Mobo : Oui, bien sûr, certains groupes sont très reconnaissants. Le dernier et meilleur exemple en date reste Eryn Non Dae. C'est une grosse histoire d'amour entre eux et moi. Je les ai pratiquement forcés à enregistrer leur premier EP (quand ils s’appelaient encore End.) tellement je suis fan de ce qu'ils font. Avec le dernier album que nous avons fait ensemble, ils ont signés chez Metal Blade (Normal, l'album est fantastique !), et on est vraiment très fier de cela. Mais au delà de ça, ce sont devenus de vrais amis, et ils prennent toujours soin de souligner dans leurs interviews l'importance de mon implication dans la production de leur album, ce qui me touche vraiment beaucoup venant de gens aussi talentueux.  

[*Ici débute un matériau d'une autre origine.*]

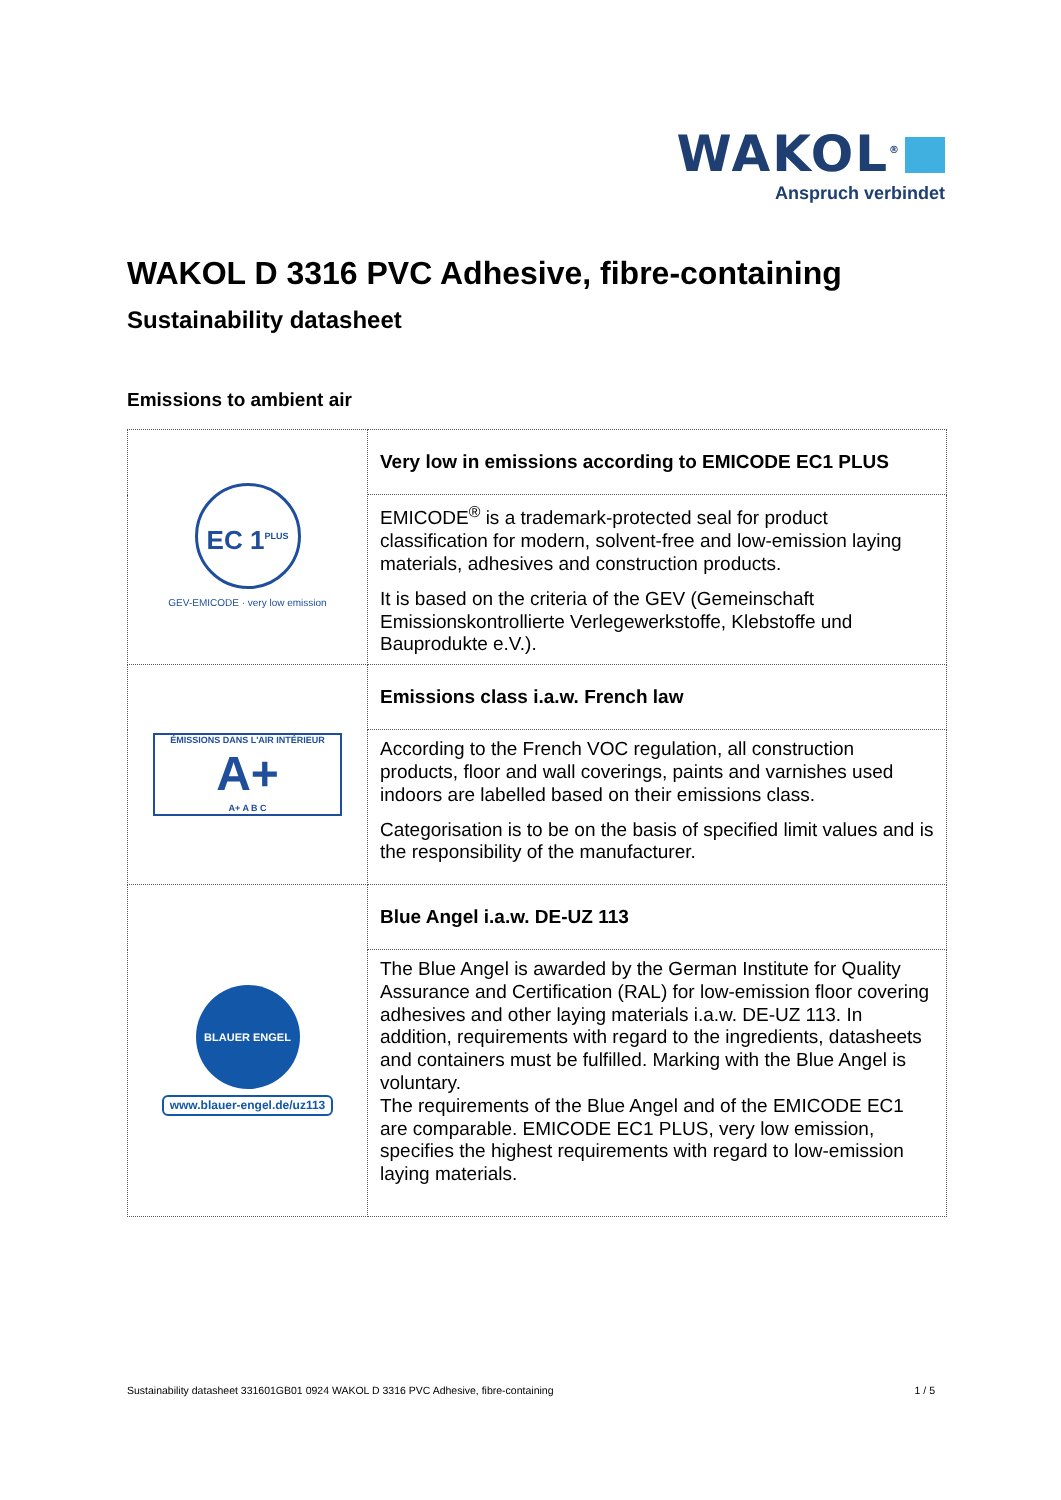WAKOL<sup>®</sup>
Anspruch verbindet
WAKOL D 3316 PVC Adhesive, fibre-containing
Sustainability datasheet
Emissions to ambient air
| EC 1<sup>PLUS</sup> GEV-EMICODE · very low emission | Very low in emissions according to EMICODE EC1 PLUS |
| | EMICODE<sup>®</sup> is a trademark-protected seal for product classification for modern, solvent-free and low-emission laying materials, adhesives and construction products. It is based on the criteria of the GEV (Gemeinschaft Emissionskontrollierte Verlegewerkstoffe, Klebstoffe und Bauprodukte e.V.). |
| ÉMISSIONS DANS L'AIR INTÉRIEUR A+ A+ A B C | Emissions class i.a.w. French law |
| | According to the French VOC regulation, all construction products, floor and wall coverings, paints and varnishes used indoors are labelled based on their emissions class. Categorisation is to be on the basis of specified limit values and is the responsibility of the manufacturer. |
| BLAUER ENGEL www.blauer-engel.de/uz113 | Blue Angel i.a.w. DE-UZ 113 |
| | The Blue Angel is awarded by the German Institute for Quality Assurance and Certification (RAL) for low-emission floor covering adhesives and other laying materials i.a.w. DE-UZ 113. In addition, requirements with regard to the ingredients, datasheets and containers must be fulfilled. Marking with the Blue Angel is voluntary. The requirements of the Blue Angel and of the EMICODE EC1 are comparable. EMICODE EC1 PLUS, very low emission, specifies the highest requirements with regard to low-emission laying materials. |
Sustainability datasheet 331601GB01 0924 WAKOL D 3316 PVC Adhesive, fibre-containing 1 / 5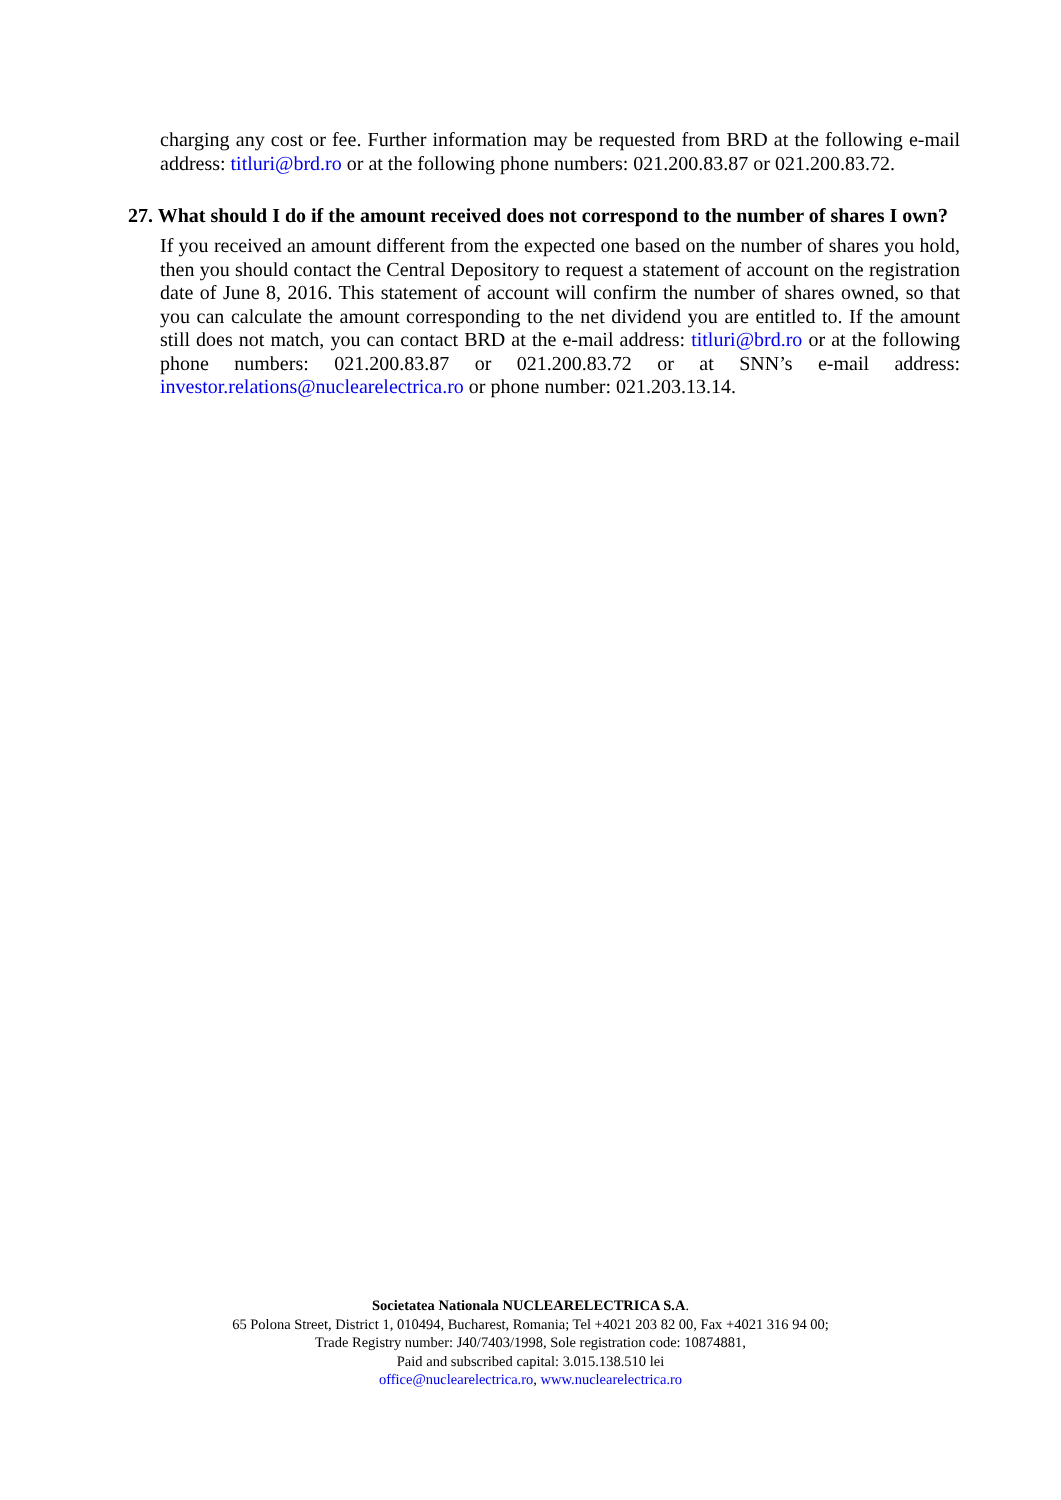charging any cost or fee. Further information may be requested from BRD at the following e-mail address: titluri@brd.ro or at the following phone numbers: 021.200.83.87 or 021.200.83.72.
27. What should I do if the amount received does not correspond to the number of shares I own?
If you received an amount different from the expected one based on the number of shares you hold, then you should contact the Central Depository to request a statement of account on the registration date of June 8, 2016. This statement of account will confirm the number of shares owned, so that you can calculate the amount corresponding to the net dividend you are entitled to. If the amount still does not match, you can contact BRD at the e-mail address: titluri@brd.ro or at the following phone numbers: 021.200.83.87 or 021.200.83.72 or at SNN’s e-mail address: investor.relations@nuclearelectrica.ro or phone number: 021.203.13.14.
Societatea Nationala NUCLEARELECTRICA S.A.
65 Polona Street, District 1, 010494, Bucharest, Romania; Tel +4021 203 82 00, Fax +4021 316 94 00;
Trade Registry number: J40/7403/1998, Sole registration code: 10874881,
Paid and subscribed capital: 3.015.138.510 lei
office@nuclearelectrica.ro, www.nuclearelectrica.ro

Avant de pouvoir commencer à enregistrer dans vos studios, les groupes doivent-ils respecter certaines conditions (présentation d'une maquette par exemple) ?
Brett : Avant de pouvoir enregistrer, non je n'exige rien d'eux. Par contre, s'ils ne sont pas au point, ça tournera à la catastrophe pour eux, donc dans leur intérêt évidemment il leur faut bosser un maximum, que chacun sache ce qu'il doit jouer et ce que jouent les autres (je ne compte plus les guitaristes qui disent à l'autre guitariste de leur groupe pendant l'enregistrement (ou pire, après) : "Ah mais attends tu joues ça toi ? Mais non c'est pas ça !". Sur mon site j'ai listé tout un tas de conseils pour les groupes justement, afin qu'ils soient au mieux préparés.
Mobo : Oui, je demande toujours à écouter au moins une maquette ou des enregistrements répèt' pas trop pourris. Je refuse de travailler avec des groupes qui ne me font pas vibrer un minimum, ou qui sont vraiment trop à la rue sur leurs instruments. J'ai refusé quelques groupes pour l'une ou l'autre de ces raisons. Je leur explique toujours pourquoi je ne peux pas travailler avec eux, et généralement ça se passe plutôt bien.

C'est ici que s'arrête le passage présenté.